An error then, if there's a control.  A warning otherwise.

Daryl Olander wrote:
If it violates the contract, it's not a warning. (That assumes there is a
control in the shared flow)

On 1/18/06, Rich Feit <[EMAIL PROTECTED]> wrote:
I'm suggesting the warning for *any* public method that's not marked
synchronized.  Why wouldn't this be sufficient?

Daryl Olander wrote:
I'm not sure this is legal.  The contract between the control and
container
as far as I can tell is that we won't allow multiple threads into a
control
that is marked single threaded.  At the minimum we would have to mark
all
methods that access a control (and a control couldn't be public or
package-protected).  This would involve code analysis of control usage
or we
would have to mark all methods synchronized.  It seems to me the safest
policy is  either 1) mark them all synchonized if controls are present
in
the shared flow, or 2) not allow for single-threaded controls inside a
shared flow by failing the compile.

We are already going to be forced to make some changes to try and
support
the proper request/response behavior and we will have to specifically
define
the life cycle for resource events.  I don't believe there is any way to
prevent resources from being shared between threads.  I believe we are
going
to have to have a warning when compiling shared flow (and global app)
about
the resource issue.

On 1/17/06, Rich Feit <[EMAIL PROTECTED]> wrote:

I think we might get far by putting a warning on any public or
package-protected method of a shared flow that's not marked with
'synchronized'.  What do you think?

Daryl Olander wrote:

Sorry, I meant that action execution is serialized but that other

threads

can run in a shared flow when the action is executing.

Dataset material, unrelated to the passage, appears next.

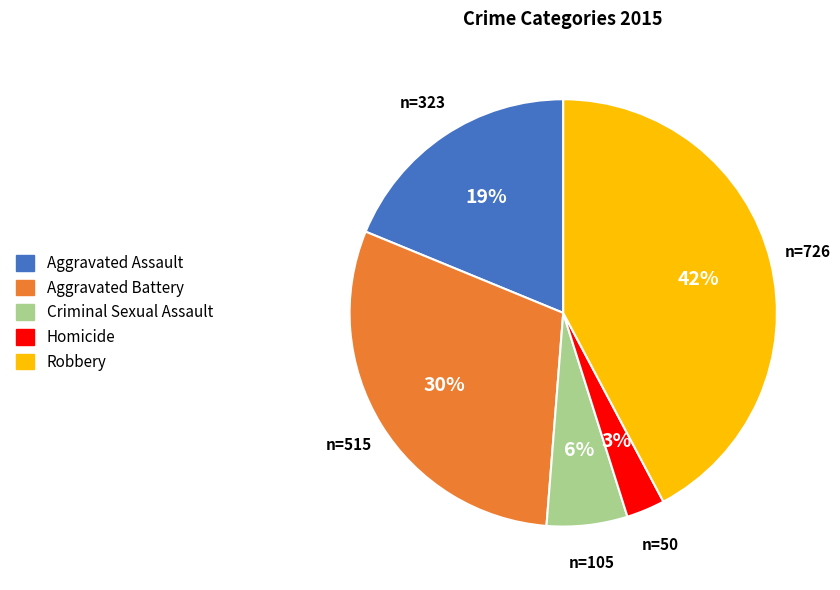

To the nearest percent, what is the combined percentage of Aggravated Assault and Criminal Sexual Assault?

25%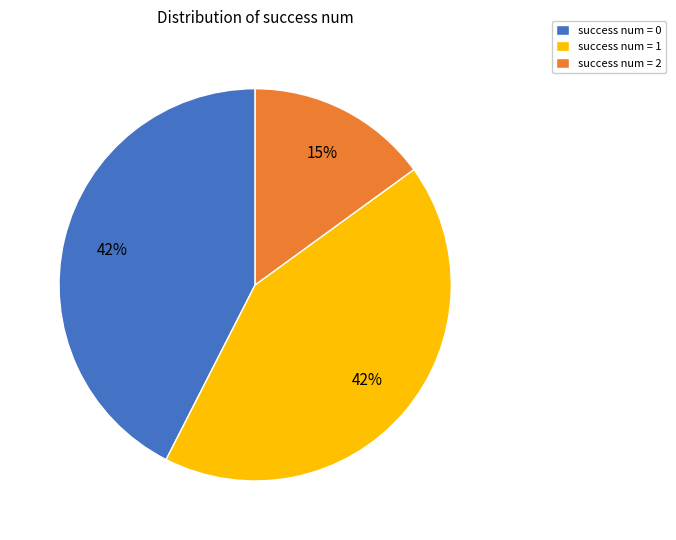

To the nearest percent, what is the average slice percentage?

33%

On 1/17/06, Daryl Olander <[EMAIL PROTECTED]> wrote:


Looks like the default for the thread policy on a control is single
threaded.  As described in previous mails, Shared Flows and Global
App
are

not single threaded.  I believe that action execution is single

threaded,

but that mulitple threads can access state and call member method on
a
shared flow while an action is running.  The question I have when the
control JavaDoc specifies that the infrastructure must insure only a

single

thread will execute in a particular instance of that control at a
time,
does

this mean the control container?  If this is true, it seems to me we

are

going to have to throw exceptions when controls that are single

threaded are

created in either a Global App or Shared Flow.

Does this match others understanding?